Returns: Boolean indicating success


query

query(
    query: str,
    max_tokens: Optional[int] = None,
    temperature: Optional[float] = None
) -> CompletionResponse

Query the cache.

Parameters:

  • query: Query text
  • max_tokens: Maximum tokens in completion (optional)
  • temperature: Model temperature (optional)

Returns: A CompletionResponse object


AsyncCache

Asynchronous version of Cache.

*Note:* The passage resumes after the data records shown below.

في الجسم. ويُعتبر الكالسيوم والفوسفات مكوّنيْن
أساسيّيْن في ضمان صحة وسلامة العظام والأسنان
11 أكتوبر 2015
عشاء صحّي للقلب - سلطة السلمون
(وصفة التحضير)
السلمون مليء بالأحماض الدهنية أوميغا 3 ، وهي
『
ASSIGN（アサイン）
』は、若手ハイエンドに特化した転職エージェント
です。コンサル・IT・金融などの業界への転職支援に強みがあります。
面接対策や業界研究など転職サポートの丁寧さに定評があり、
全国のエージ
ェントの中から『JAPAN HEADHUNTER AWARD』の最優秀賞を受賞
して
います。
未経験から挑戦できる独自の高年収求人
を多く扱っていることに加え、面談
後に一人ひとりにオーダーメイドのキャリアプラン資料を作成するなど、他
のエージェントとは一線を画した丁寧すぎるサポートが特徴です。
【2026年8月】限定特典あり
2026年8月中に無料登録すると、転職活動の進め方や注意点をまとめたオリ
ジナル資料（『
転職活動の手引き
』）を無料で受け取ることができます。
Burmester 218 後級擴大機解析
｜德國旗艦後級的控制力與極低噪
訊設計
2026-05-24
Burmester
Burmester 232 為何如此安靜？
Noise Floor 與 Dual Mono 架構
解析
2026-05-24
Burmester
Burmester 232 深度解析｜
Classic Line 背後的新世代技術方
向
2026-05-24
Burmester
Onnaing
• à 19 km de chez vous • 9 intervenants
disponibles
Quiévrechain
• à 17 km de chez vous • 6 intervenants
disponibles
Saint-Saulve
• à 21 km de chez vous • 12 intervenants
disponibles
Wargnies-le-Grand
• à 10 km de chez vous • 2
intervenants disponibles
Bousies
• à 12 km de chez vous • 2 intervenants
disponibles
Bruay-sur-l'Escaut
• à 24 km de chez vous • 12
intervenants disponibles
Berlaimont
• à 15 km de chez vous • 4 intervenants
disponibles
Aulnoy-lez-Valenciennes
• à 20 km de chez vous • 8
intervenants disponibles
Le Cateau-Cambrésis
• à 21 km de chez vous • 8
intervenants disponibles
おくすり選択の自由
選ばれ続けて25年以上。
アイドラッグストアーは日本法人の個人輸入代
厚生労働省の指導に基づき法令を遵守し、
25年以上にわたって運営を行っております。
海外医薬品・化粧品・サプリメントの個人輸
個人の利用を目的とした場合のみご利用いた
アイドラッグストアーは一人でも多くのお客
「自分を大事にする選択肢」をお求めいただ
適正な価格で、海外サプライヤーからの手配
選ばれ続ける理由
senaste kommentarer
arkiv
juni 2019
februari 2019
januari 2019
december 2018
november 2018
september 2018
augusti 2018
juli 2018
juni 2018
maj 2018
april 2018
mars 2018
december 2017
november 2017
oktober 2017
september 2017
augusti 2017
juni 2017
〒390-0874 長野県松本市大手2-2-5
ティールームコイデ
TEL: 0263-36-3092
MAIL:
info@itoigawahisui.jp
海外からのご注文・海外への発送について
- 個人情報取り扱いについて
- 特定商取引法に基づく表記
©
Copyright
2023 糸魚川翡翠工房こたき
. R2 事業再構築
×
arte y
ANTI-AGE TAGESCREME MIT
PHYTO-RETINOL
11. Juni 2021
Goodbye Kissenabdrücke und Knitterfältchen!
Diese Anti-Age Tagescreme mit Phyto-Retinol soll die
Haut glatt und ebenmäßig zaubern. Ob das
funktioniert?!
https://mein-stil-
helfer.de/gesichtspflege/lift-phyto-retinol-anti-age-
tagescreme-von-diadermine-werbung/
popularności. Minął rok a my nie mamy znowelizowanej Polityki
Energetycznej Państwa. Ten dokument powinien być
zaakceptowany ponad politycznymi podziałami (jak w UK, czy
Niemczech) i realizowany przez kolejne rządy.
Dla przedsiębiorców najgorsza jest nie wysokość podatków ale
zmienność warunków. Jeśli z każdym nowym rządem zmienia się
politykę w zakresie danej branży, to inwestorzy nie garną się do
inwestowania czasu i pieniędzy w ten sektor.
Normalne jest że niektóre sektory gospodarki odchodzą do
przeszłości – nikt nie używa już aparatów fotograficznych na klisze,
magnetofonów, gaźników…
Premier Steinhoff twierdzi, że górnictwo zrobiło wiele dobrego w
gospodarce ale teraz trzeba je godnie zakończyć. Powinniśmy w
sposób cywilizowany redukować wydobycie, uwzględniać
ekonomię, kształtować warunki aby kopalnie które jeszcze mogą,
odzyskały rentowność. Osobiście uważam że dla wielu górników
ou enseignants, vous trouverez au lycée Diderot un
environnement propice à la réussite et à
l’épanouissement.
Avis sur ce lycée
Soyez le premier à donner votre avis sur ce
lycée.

Has the same methods but with async/await support.

Rule Classes

MetadataExtractionRule

MetadataExtractionRule(schema: Union[Type[BaseModel], Dict[str, Any]])

Rule for extracting metadata using a schema.

Parameters:

  • schema: Pydantic model class or dictionary schema

NaturalLanguageRule

NaturalLanguageRule(prompt: str)

Rule for transforming content using natural language.

Parameters:

  • prompt: Instruction for how to transform the content

Data Models

Document

Document(
    external_id: str,
    content_type: str,
    filename: Optional[str] = None,
    metadata: Dict[str, Any] = {},
    storage_info: Dict[str, str] = {},
    system_metadata: Dict[str, Any] = {},
    access_control: Dict[str, Any] = {},
    chunk_ids: List[str] = []
)

Represents a document in DataBridge.


ChunkResult

ChunkResult(
    content: str,
    score: float,
    document_id: str,
    chunk_number: int,
    metadata: Dict[str, Any] = {},
    content_type: str,
    filename: Optional[str] = None,
    download_url: Optional[str] = None
)

Represents a chunk result from a query.


FinalChunkResult

FinalChunkResult(
    content: str | PILImage,
    score: float,
    document_id: str,
    chunk_number: int,
    metadata: Dict[str, Any] = {},
    content_type: str,
    filename: Optional[str] = None,
    download_url: Optional[str] = None
)

Represents a processed chunk result from a query, with support for images.


DocumentResult

DocumentResult(
    score: float,
    document_id: str,
    metadata: Dict[str, Any] = {},
    content: DocumentContent
)

Represents a document result from a query.


CompletionResponse

CompletionResponse(
    completion: str,
    usage: Dict[str, int]
)

Represents a completion response from a query.


Exceptions

DataBridgeError

Base exception for all DataBridge SDK errors.

AuthenticationError

Exception raised for authentication-related issues.

ConnectionError

Exception raised for connection-related issues.